Business plans of Microsoft Project

            Microsoft project is software developed by Microsoft Company that is used in project management. Its main role is to assist project managers in developing schedules, allocation of resources to various tasks, keeping track of the progress, analysis, and management of budget, and also evaluation of workloads.

            The Microsoft project has integrated most of the business plan models, and this has increased on the profit margin. The software is developed or produced for the consumers where they get it through subscription. The production of this software and sale is facilitated through the development of other software accessories such as spreadsheets, windows, and PowerPoint, which are essential for the operation. The production model entails coming up with a unique product which will outdo other products such as Google docs. The process of production is an established one since the customer base has already been achieved. The regular update of this product makes the company always to be a top priority when a person is looking for project management software. 

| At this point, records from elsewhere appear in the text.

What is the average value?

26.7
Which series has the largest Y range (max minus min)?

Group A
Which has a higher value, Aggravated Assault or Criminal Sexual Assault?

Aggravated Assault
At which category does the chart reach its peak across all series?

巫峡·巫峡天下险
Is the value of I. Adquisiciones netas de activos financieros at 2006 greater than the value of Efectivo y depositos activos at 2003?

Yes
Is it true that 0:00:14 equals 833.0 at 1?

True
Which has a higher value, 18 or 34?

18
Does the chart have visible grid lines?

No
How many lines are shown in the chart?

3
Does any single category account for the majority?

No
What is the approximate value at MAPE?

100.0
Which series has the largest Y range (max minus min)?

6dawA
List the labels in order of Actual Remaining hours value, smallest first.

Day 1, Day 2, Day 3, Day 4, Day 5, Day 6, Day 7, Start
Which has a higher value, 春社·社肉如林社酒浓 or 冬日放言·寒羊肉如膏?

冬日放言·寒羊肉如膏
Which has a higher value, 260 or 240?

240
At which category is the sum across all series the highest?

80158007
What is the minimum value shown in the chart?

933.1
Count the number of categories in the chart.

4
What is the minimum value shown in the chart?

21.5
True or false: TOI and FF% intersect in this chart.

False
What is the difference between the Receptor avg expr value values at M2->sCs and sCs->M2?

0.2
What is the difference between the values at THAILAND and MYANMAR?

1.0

            The business plan for this service is majorly subscription on the products made by Microsoft Company. This plan has outlined the life of subscription to enable the users for renewal hence continue using services such as cloud-based storage of data. However, the purchasing of new licenses is not required for the software. The company keeps on updating the software to different versions, and this has formed the basis of profit maximization. 

CLC Business plan selection

             Mammography is one of the new services that have been endorsed by different health organizations and ministries across the world. It helps in identifying breast cancer at early stages, thus assist in treatment (Harvey & Edward, 2016). This process entails running the patient through low-level x-rays exposure to identify the possibility of development of the tumor, which causes cancer.

            The project will utilize the commission form of a business plan. The screening process entails finding those affected by the cancer tumor. In this case, the screening procedure will involve identification of the disease, and after that, the patient is sent for further treatments and screening, which are costly in one of the modern health facilities. The specialist performing the task will refer the patients to the hospital and thus earn a commission. In a mobile unit that is well established, further services such as treatment and prescription of drugs might be available, thus maximizing the profit. This type of plan entails an accessory model; since the mammography services might be done at a lower cost but the main expenses would be incurred during treatment phase but at the same unit.

Conclusion

            Business plans and business models go hand in hand in the establishment and operation phase of any business. Business models illustrate strategies to be deployed in reaching target customers, enhancing competence, providing better management of business operations, and also providing ways of extending the network. There are numerous business plan models based on the nature of services. They include production, advertising, commission, subscription, and accessories. Identification of a business niche is the best way to determine which model will be utilized in the process of service delivery. The identification process is achieved after an intensive analysis of factors such as demand, taxation, inflation, the nlevel of technology, and capital.

References

Gayo, J. (2008). Doing Business by Selling Free Services. Web 2.0: The Business Model, Springer. 

George, G. & Bock, A. (2012). Models of Opportunities: How Entrepreneurs Design Firms  to Achieve the Unexpected. Cambridge University Press.    

Harvey, S. & Edward, M. (2016). “Systematic Review of 3D Mammography for Breast Cancer Screening.” The Breast. 27:52-61  

Henry, C. (2010). “Business Models: Opportunities and Barriers.” Long Range Planning. 43(2): 354-363.

Muegge, S. & Matthews, T. (2013). Business Models for Entrepreneurs. Best of TIM Review, Book 2, Talent First Network.             

Paige, A. (2019). “6 Types of Business Plans.” Business Planning and strategies. Entrepreneurs.